The example is given below:
My Questions are:
1- In the first line, why "then $\vartriangle_{0} (S^1)$ and $\vartriangle_{1} (S^1)$ are both $\mathbb{Z}$" ?
2-I do not understand the last paragraph in the given picture. could anyone explain it for me, please?
3-Is the homology group of the circle equal to its simplicial homology group?
To answer $1$, you'll find earlier in the chapter that $\Delta_n(X)$ is defined to be the free abelian group with a generator for every $n$-simplex in $X$.

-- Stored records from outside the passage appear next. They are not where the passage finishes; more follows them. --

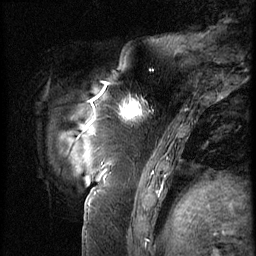
Breast MRI (dynamic contrast-enhanced), one sagittal slice. 3 images stored at this slice position (order not interpretable as contrast timing). 1.5 T. TE 4.2 ms, TR 9 ms. 2.5 mm slice thickness. 256 × 256 image matrix, field of view 180 × 180 mm. Patient: female, 57 years. From the clinical record (not read from this slice): setting: breast cancer imaged before/during neoadjuvant chemotherapy; receptor status: triple-negative.
Outlined on this slice (semi-automatically segmented with operator editing):
- analysis volume of interest (the breast-tissue region the enhancement analysis was run in; not a lesion): bounding box (x1, y1, x2, y2) in pixels: (105, 84, 158, 135)
- tumour enhancement mask (voxels above the 140 % enhancement threshold inside the analysis volume of interest): (105, 84, 144, 119)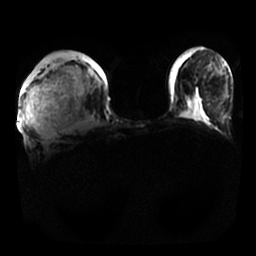
Breast MRI, one axial slice; position 5 of 25 along the scan axis; diffusion-weighted series; image 2 of 4 stored at this slice position (different b-values; order by instance number); 1.5 T; 4 mm slice thickness; 256 × 256 image matrix, field of view 350 × 350 mm. Female patient.
Annotated regions visible in this slice (outlined manually by an expert reader):
- tumour on diffusion-weighted imaging: bounding box <29,83,50,132> (left, top, right, bottom; pixels)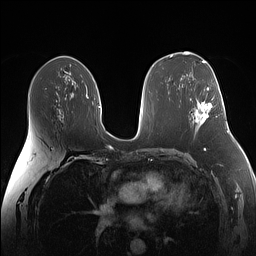
Breast MRI (dynamic contrast-enhanced), one axial slice. Dynamic contrast-enhanced series, time point 2 of 7 at this slice position (early post-contrast). 1.5 T. TE 1.4 ms, TR 5 ms. 1.1 mm slice thickness. 256 × 256 image matrix, field of view 340 × 340 mm. Female patient.
Annotated regions visible in this slice (semi-automatically segmented with operator editing):
- enhancing-tissue mask used for the functional tumour volume (all voxels passing the contrast-enhancement thresholds inside the analysis volume; usually the tumour): bounding box [x1, y1, x2, y2] px = [195, 87, 212, 124]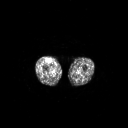
FDG PET of an extremity soft-tissue mass (from a PET/CT study), one axial slice. 3.27 mm slice thickness. 128 × 128 image matrix, field of view 700 × 700 mm. Male patient, age 56 years. From the clinical record (not read from this slice): histological type: pleiomorphic leiomyosarcoma; grade: intermediate; site of the primary tumour: right thigh.
Structures marked on this image (expert contour drawn on MRI and transferred to this co-registered scan by the dataset authors):
- gross tumour volume including surrounding oedema: bounding box <46,59,51,62> (left, top, right, bottom; pixels)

In this example, the number of $0$-simplices (= vertices) is $1$, because there is just one vertex $v$. So $\Delta_0(X)$ is the free abelian group on 1 generator (and every free abelian group on $1$ generator is isomorphic to $\mathbb Z$), and he is calling that 1 generator $v$.
Also, the number of $1$-simplices (= edges) is $1$ because there is just one edge $e$. So again $\Delta_1(X)$ is the free abelian group on $1$ generator, which is isomorhpic to $\mathbb Z$, and he is calling that $1$ generator $e$.

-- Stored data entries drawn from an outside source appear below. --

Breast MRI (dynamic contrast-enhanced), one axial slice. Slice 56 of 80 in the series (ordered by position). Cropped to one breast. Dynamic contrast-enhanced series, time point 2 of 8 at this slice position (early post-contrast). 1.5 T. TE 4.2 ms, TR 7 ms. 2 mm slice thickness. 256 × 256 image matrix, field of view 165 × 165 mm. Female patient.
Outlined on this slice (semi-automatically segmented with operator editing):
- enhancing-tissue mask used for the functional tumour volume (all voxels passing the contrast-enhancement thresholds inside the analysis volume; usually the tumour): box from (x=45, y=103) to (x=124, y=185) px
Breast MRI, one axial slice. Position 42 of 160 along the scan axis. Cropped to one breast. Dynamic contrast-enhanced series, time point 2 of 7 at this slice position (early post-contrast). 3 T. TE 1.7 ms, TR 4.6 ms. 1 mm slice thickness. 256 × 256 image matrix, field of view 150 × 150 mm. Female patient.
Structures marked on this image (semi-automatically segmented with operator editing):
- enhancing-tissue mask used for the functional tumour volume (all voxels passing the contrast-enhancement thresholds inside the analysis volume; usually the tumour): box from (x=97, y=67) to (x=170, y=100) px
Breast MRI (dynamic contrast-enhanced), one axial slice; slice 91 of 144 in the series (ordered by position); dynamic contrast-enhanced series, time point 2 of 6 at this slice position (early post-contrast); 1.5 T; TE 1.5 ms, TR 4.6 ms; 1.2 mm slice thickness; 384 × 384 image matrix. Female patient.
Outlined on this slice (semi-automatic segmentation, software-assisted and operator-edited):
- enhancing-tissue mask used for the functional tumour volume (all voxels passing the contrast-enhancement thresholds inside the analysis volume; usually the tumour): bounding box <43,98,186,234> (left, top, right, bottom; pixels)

To answer $2$, he has computed $\partial_1 e = v - v = 0$. Therefore, $\partial_1 : \Delta_1(X) \mapsto \Delta_0(X)$ takes the generator $e$ to zero. Therefore $\partial_1$ is the zero homomorphism. It's even easier to see that every other boundary map in this chain complex is also the zero homomorphism because either its domain or its range is the trivial group.
Now I'll leave you to work it out: what's the kernel and the range of a zero homomorphism? How do you use that to compute the homology groups, when all the boundary maps are zero homomorphisms?
Your question 3 is not well formulated. I expect you did not intend to ask "Is the simplicial homology group of a circle equal to its simplicial homology group", but then I would wonder what kind of homology group you are really asking about? There is a more advanced theorem that Hatcher is working up to in that portion of the book, which says that the singular homology group of any $\Delta$ complex is isomorphic to (not equal to) its simplicial homology group.